Sometimes when people are enumerating the good and bad aspects of something, the same thing comes up in both the pros and cons. For example, a certain policy may be considered good because it benefits the rich; however, this same policy may also be considered bad because it benefits the rich.

What word or phrase refers to such a situation?

  • 2
    That's what dilemma means, and why it has horns to be caught on. Commented Dec 6, 2014 at 18:15
  • 2
    Doesn't dilemma rather describe a situation where you have two choices with equally undesirable outcomes?
    – J_LV
    Commented Dec 6, 2014 at 18:28
  • 3
    A 'double-edged sword' is used to describe situations like that.
    – TimR
    Commented Dec 6, 2014 at 18:46
  • 1
    How about a word and a number? "Catch-22"
    – 7caifyi
    Commented Dec 6, 2014 at 20:12
  • 2
    Why has no one suggested a "tradeoff"?
    – Dan Bron
    Commented Dec 6, 2014 at 22:06

7 Answers 7


You can argue such a situation (or policy) both ways.

There is more than one way of looking at it.

The outcome could go either way.

It might be a compromise decision or policy that could lead to unintended consequences.

The decision rests on a value judgment.

  • How is this answer contained in a "word"?
    – Lambie
    Commented Feb 12, 2019 at 22:18

One term that is sometimes used is "mixed blessing."


The most obvious one to me would be...

double-edged sword

A situation or course of action having both positive and negative effects


If you feel that something has both positive and negative aspects then you have ambivalent feelings about it.

Having mixed feelings or contradictory ideas about something or someone:

  • some loved her, some hated her, few were ambivalent about her

  • an ambivalent attitude to Europe

  • To say that councillors are ambivalent about the idea is an understatement.

  • Those sentiments are a far cry from her early years when she had an altogether more ambivalent attitude towards her singing.

  • In practice, we have managed to do better than our ambivalent attitudes suggest.

If something is open to more than one interpretation then the adjective equivocal is more appropriate.

Open to more than one interpretation; ambiguous:

  • However, the evidence on industrial disputes is at least equivocal and there are indications of higher levels of conflict that challenge notions of quiescent workforces unwilling to take action.

If something is partly good and partly bad then it is a "double-edged sword"; it "cuts both ways".

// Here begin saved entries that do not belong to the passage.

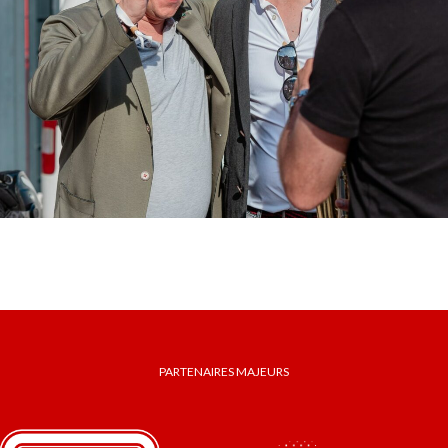
PARTENAIRES MAJEURS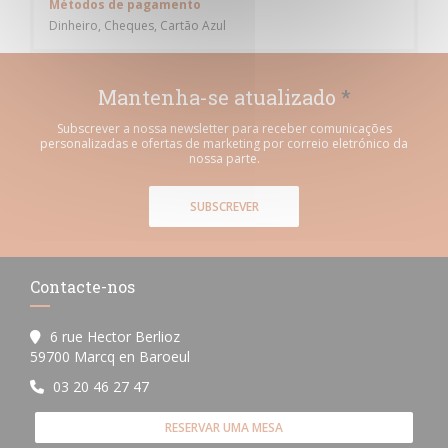
Métodos de pagamento
Dinheiro, Cheques, Cartão Azul
Mantenha-se atualizado
*
Subscrever a nossa newsletter para receber comunicações
personalizadas e ofertas de marketing por correio eletrónico da
nossa parte.
SUBSCREVER
Contacte-nos
6 rue Hector Berlioz
((abre numa nova janela))
59700 Marcq en Baroeul
03 20 46 27 47
RESERVAR UMA MESA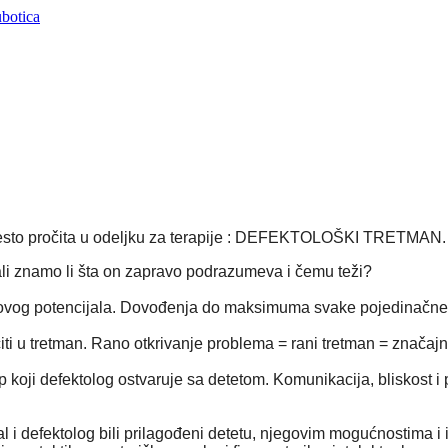
lj često pročita u odeljku za terapije : DEFEKTOLOŠKI TRETMAN.
li znamo li šta on zapravo podrazumeva i čemu teži?
etovog potencijala. Dovođenja do maksimuma svake pojedinačne
iti u tretman. Rano otkrivanje problema = rani tretman = značajno 
 koji defektolog ostvaruje sa detetom. Komunikacija, bliskost i 
l i defektolog bili prilagođeni detetu, njegovim mogućnostima i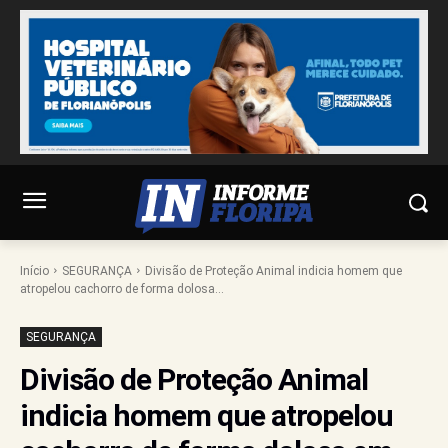
Início
SEGURANÇA
Divisão de Proteção Animal indicia homem que
atropelou cachorro de forma dolosa...
SEGURANÇA
Divisão de Proteção Animal
indicia homem que atropelou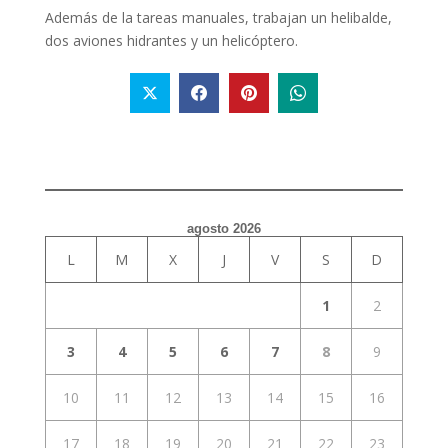
Además de la tareas manuales, trabajan un helibalde,
dos aviones hidrantes y un helicóptero.
agosto 2026
L
M
X
J
V
S
D
1
2
3
4
5
6
7
8
9
10
11
12
13
14
15
16
17
18
19
20
21
22
23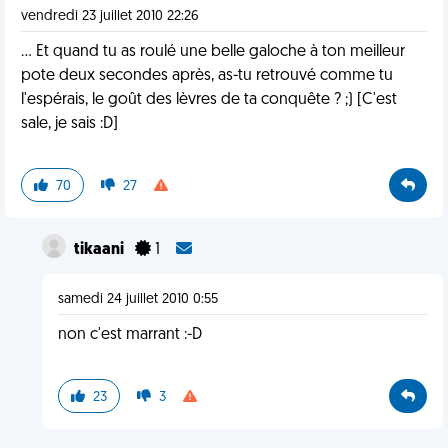
vendredi 23 juillet 2010 22:26
... Et quand tu as roulé une belle galoche à ton meilleur
pote deux secondes après, as-tu retrouvé comme tu
l'espérais, le goût des lèvres de ta conquête ? ;) [C'est
sale, je sais :D]
70
27
tikaani
1
samedi 24 juillet 2010 0:55
non c'est marrant :-D
23
3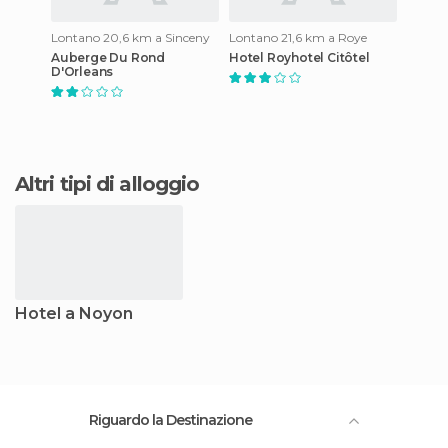
Lontano 20,6 km a Sinceny
Lontano 21,6 km a Roye
Auberge Du Rond
Hotel Royhotel Citôtel
D'Orleans
Altri tipi di alloggio
Hotel a Noyon
Riguardo la Destinazione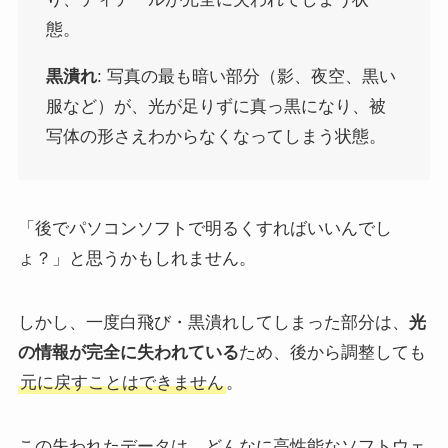
態。
黒潰れ
: 写真の最も暗い部分（影、夜空、黒い
服など）が、光が足りずに真っ黒になり、被
写体の形さえわからなくなってしまう状態。
「後でパソコンソフトで明るくすればいいんでし
ょ？」と思うかもしれません。
しかし、一度白飛び・黒潰れしてしまった部分は、
光
の情報が完全に失われている
ため、後から調整しても
元に戻すことはできません
。
この失われたデータは、どんなに高性能なソフトウェ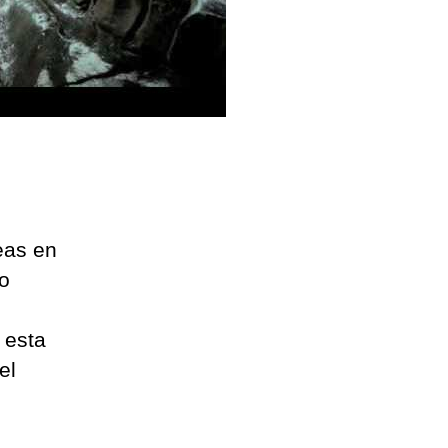
eas en
jo
 esta
el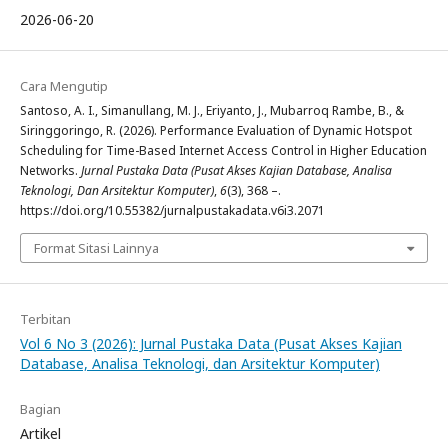
2026-06-20
Cara Mengutip
Santoso, A. I., Simanullang, M. J., Eriyanto, J., Mubarroq Rambe, B., &
Siringgoringo, R. (2026). Performance Evaluation of Dynamic Hotspot
Scheduling for Time-Based Internet Access Control in Higher Education
Networks.
Jurnal Pustaka Data (Pusat Akses Kajian Database, Analisa
Teknologi, Dan Arsitektur Komputer)
,
6
(3), 368 –.
https://doi.org/10.55382/jurnalpustakadata.v6i3.2071
Format Sitasi Lainnya
Terbitan
Vol 6 No 3 (2026): Jurnal Pustaka Data (Pusat Akses Kajian
Database, Analisa Teknologi, dan Arsitektur Komputer)
Bagian
Artikel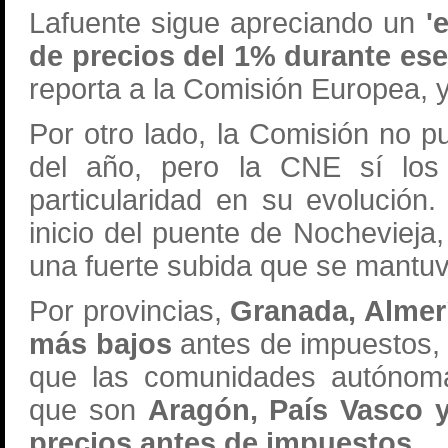
Lafuente sigue apreciando un
'
de precios del 1% durante ese
reporta a la Comisión Europea, 
Por otro lado, la Comisión no p
del año, pero la CNE sí los
particularidad en su evolución.
inicio del puente de Nochevieja,
una fuerte subida que se mantuv
Por provincias,
Granada, Almerí
más bajos
antes de impuestos, 
que las comunidades autónomas
que son
Aragón, País Vasco y
precios antes de impuestos.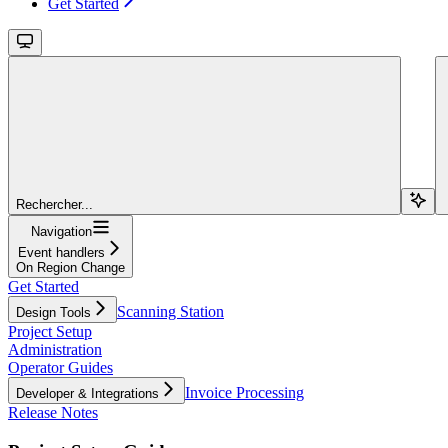
Get Started
Rechercher...
Navigation
Event handlers
On Region Change
Get Started
Scanning Station
Design Tools
Project Setup
Administration
Operator Guides
Invoice Processing
Developer & Integrations
Release Notes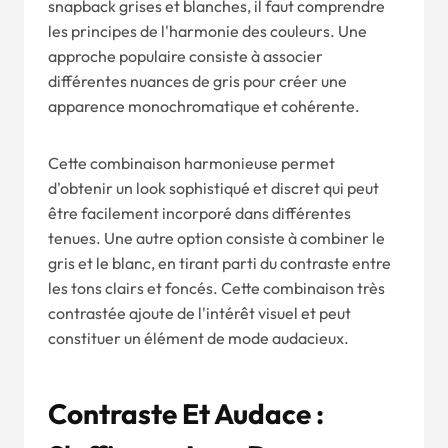
snapback grises et blanches, il faut comprendre
les principes de l'harmonie des couleurs. Une
approche populaire consiste à associer
différentes nuances de gris pour créer une
apparence monochromatique et cohérente.
Cette combinaison harmonieuse permet
d'obtenir un look sophistiqué et discret qui peut
être facilement incorporé dans différentes
tenues. Une autre option consiste à combiner le
gris et le blanc, en tirant parti du contraste entre
les tons clairs et foncés. Cette combinaison très
contrastée ajoute de l'intérêt visuel et peut
constituer un élément de mode audacieux.
Contraste Et Audace :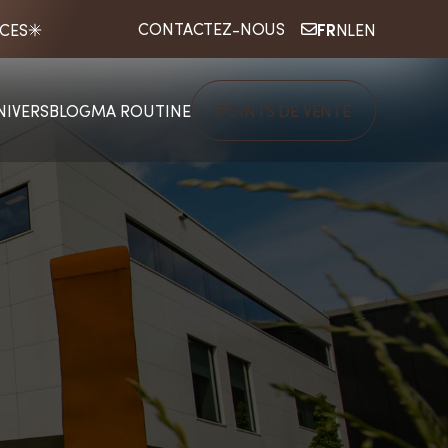
FR
CONTACTEZ-NOUS
ICES
NL
EN
NIVERS
BLOG
MA ROUTINE
POINTS DE VENTE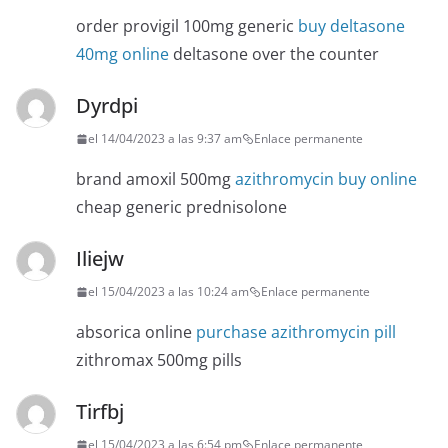
order provigil 100mg generic
buy deltasone
40mg online
deltasone over the counter
Dyrdpi
el 14/04/2023 a las 9:37 am
Enlace permanente
brand amoxil 500mg
azithromycin buy online
cheap generic prednisolone
Iliejw
el 15/04/2023 a las 10:24 am
Enlace permanente
absorica online
purchase azithromycin pill
zithromax 500mg pills
Tirfbj
el 15/04/2023 a las 6:54 pm
Enlace permanente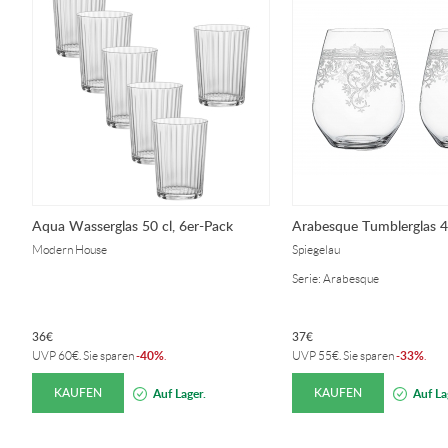
Aqua Wasserglas 50 cl, 6er-Pack
Arabesque Tumblerglas 4
Modern House
Spiegelau
Serie: Arabesque
36
€
37
€
40%
33%
UVP
60
€
. Sie sparen
-
.
UVP
55
€
. Sie sparen
-
.
KAUFEN
KAUFEN
Auf Lager.
Auf La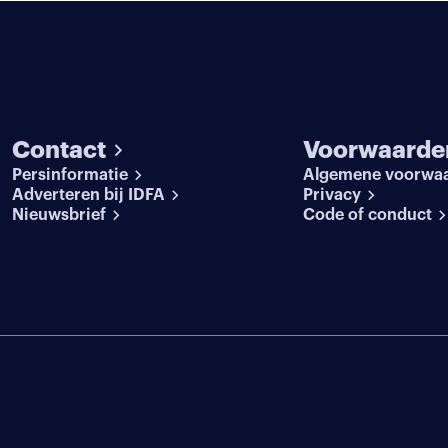
Contact
Voorwaarde
Persinformatie
Algemene voorwa
Adverteren bij IDFA
Privacy
Nieuwsbrief
Code of conduct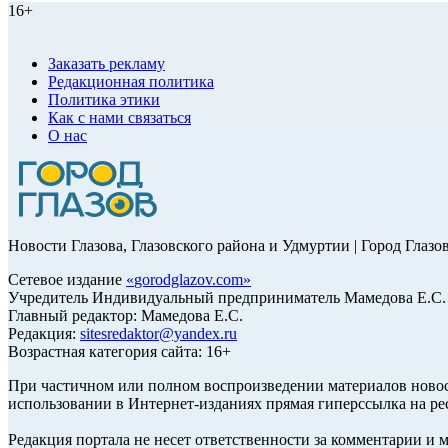
16+
Заказать рекламу
Редакционная политика
Политика этики
Как с нами связаться
О нас
Новости Глазова, Глазовского района и Удмуртии | Город Глазо
Сетевое издание
«
gorodglazov.com
»
Учредитель Индивидуальный предприниматель Мамедова Е.С.
Главный редактор: Мамедова Е.С.
Редакция:
sitesredaktor@yandex.ru
Возрастная категория сайта: 16+
При частичном или полном воспроизведении материалов ново
использовании в Интернет-изданиях прямая гиперссылка на ре
Редакция портала не несет ответственности за комментарии и 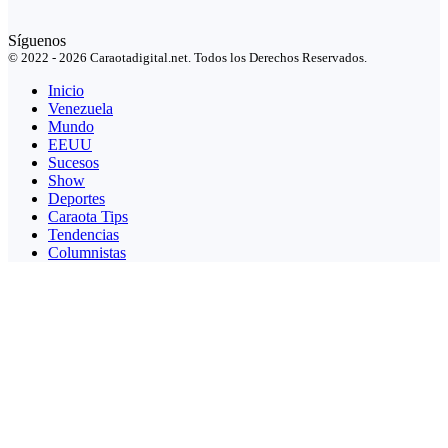
Síguenos
© 2022 - 2026 Caraotadigital.net. Todos los Derechos Reservados.
Inicio
Venezuela
Mundo
EEUU
Sucesos
Show
Deportes
Caraota Tips
Tendencias
Columnistas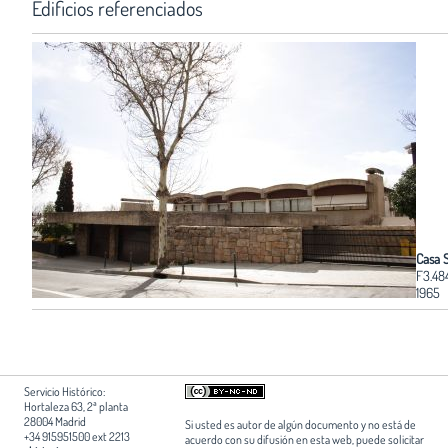
Edificios referenciados
Casa 
F3.48
1965
Servicio Histórico:
Hortaleza 63, 2ª planta
28004 Madrid
Si usted es autor de algún documento y no está de
+34 915951500 ext 2213
acuerdo con su difusión en esta web, puede solicitar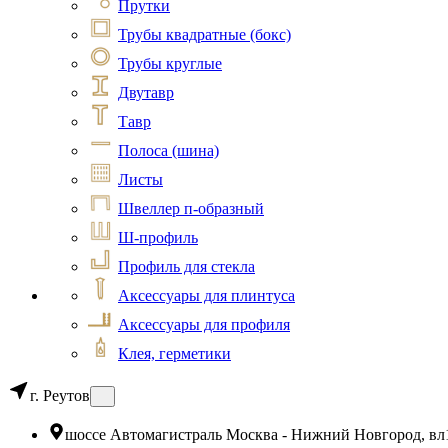
Прутки
Трубы квадратные (бокс)
Трубы круглые
Двутавр
Тавр
Полоса (шина)
Листы
Швеллер п-образный
Ш-профиль
Профиль для стекла
Аксессуары для плинтуса
Аксессуары для профиля
Клея, герметики
г. Реутов
шоссе Автомагистраль Москва - Нижний Новгород, вл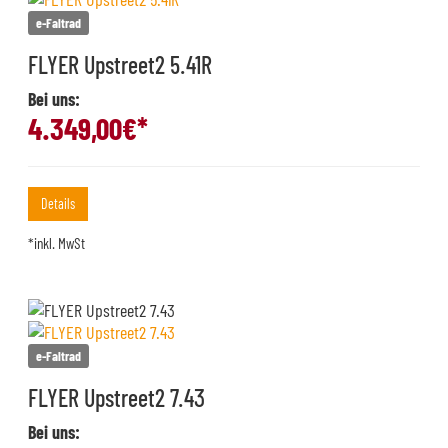
e-Faltrad
FLYER Upstreet2 5.41R
Bei uns:
4.349,00
€*
Details
*inkl. MwSt
e-Faltrad
FLYER Upstreet2 7.43
Bei uns: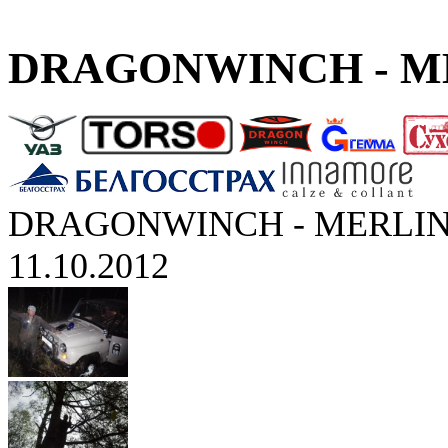
DRAGONWINCH - ME
DRAGONWINCH - MERLIN
11.10.2012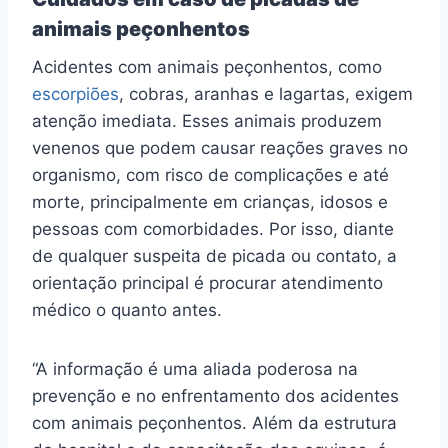
animais peçonhentos
Acidentes com animais peçonhentos, como
escorpiões
, cobras, aranhas e lagartas, exigem
atenção imediata. Esses animais produzem
venenos que podem causar reações graves no
organismo, com risco de complicações e até
morte, principalmente em crianças, idosos e
pessoas com comorbidades. Por isso, diante
de qualquer suspeita de picada ou contato, a
orientação principal é procurar atendimento
médico o quanto antes.
“A informação é uma aliada poderosa na
prevenção e no enfrentamento dos acidentes
com animais peçonhentos. Além da estrutura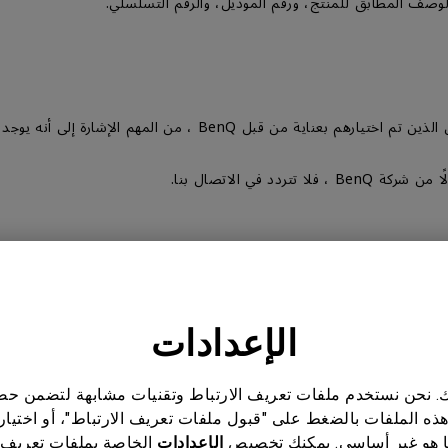
 في الاتصال بنا.
الإعدادات
ناتك. نحن نستخدم ملفات تعريف الارتباط وتقنيات مشابهة لتضمن 
هذه الملفات بالضغط على "قبول ملفات تعريف الارتباط"، أو اختيار
 هو غير أساسي. يمكنك تخصيص
الإعدادات
الخاصة بملفات تعريف 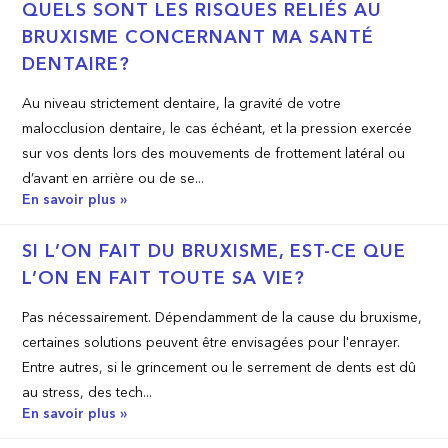
QUELS SONT LES RISQUES RELIÉS AU
BRUXISME CONCERNANT MA SANTÉ
DENTAIRE?
Au niveau strictement dentaire, la gravité de votre
malocclusion dentaire, le cas échéant, et la pression exercée
sur vos dents lors des mouvements de frottement latéral ou
d’avant en arrière ou de se...
En savoir plus »
SI L’ON FAIT DU BRUXISME, EST­-CE QUE
L’ON EN FAIT TOUTE SA VIE?
Pas nécessairement. Dépendamment de la cause du bruxisme,
certaines solutions peuvent être envisagées pour l'enrayer.
Entre autres, si le grincement ou le serrement de dents est dû
au stress, des tech...
En savoir plus »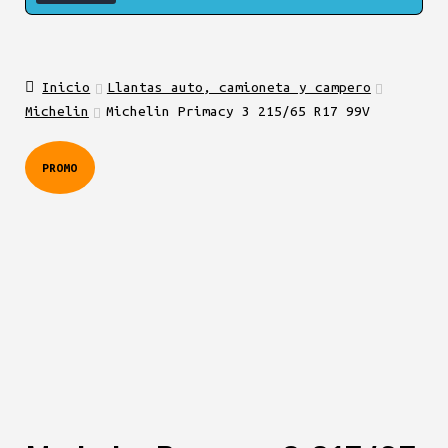
Inicio
Llantas auto, camioneta y campero
Michelin
Michelin Primacy 3 215/65 R17 99V
PROMO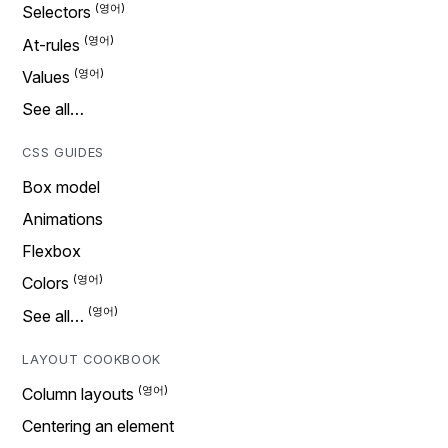
Selectors
At-rules
Values
See all…
CSS GUIDES
Box model
Animations
Flexbox
Colors
See all…
LAYOUT COOKBOOK
Column layouts
Centering an element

Macmillan: Partly good and partly bad

It might be simplest to just say that the thing has "both good and bad aspects". Then you can go on to talk in detail about what they are and what's good/bad about them.

  • 1
    Both describe an uncertainty or somewhat of a contradiction, but none of them succeed at conveying that the same thing is causing both a negative and a positive reaction at the same time. Ambivalent is like "hmm, is it good, is it bad, can't make up my mind!". That doesn't imply "it's both good and bad!" like it should according to the OP.
    – J_LV
    Commented Dec 6, 2014 at 21:45
  • +1 for good and bad and cuts both ways but -1 for ambivalent (which doesn't fit the OP's request) Not very keen on *ambiguous either but its closer...
    – Mari-Lou A
    Commented Dec 7, 2014 at 8:54

That would be: an equivocal policy, in my opinion. A policy should be clear regarding who benefits from it.

  • 1
    I disagree. That would mean it's ambiguous. I don't think that's what the OP meant.
    – J_LV
    Commented Dec 6, 2014 at 19:22
  • @J_LV Oh yes, and all the others are fine....the answer with the most votes is ambivalent.
    – Lambie
    Commented Feb 12, 2019 at 22:17

You could say that you are "evaluating a situation". Or simply use the word evaluation.

Words like evaluate and assess mean that you are discussing the pros and cons.



a state in which opposing forces or actions are balanced so that one is not stronger or greater than the other Merriam-Webster

After a lot of consideration I've decided to post this as I honestly can't think of anything else that'd be a better fit. However I still don't feel like this hits the mark.

It succeeds at expressing that there are opposing forces (ergo, a pro and a con) but fails to convey that they are in conflict over the same issue and unfortunately implies that that both sides have an equally strong argument/case.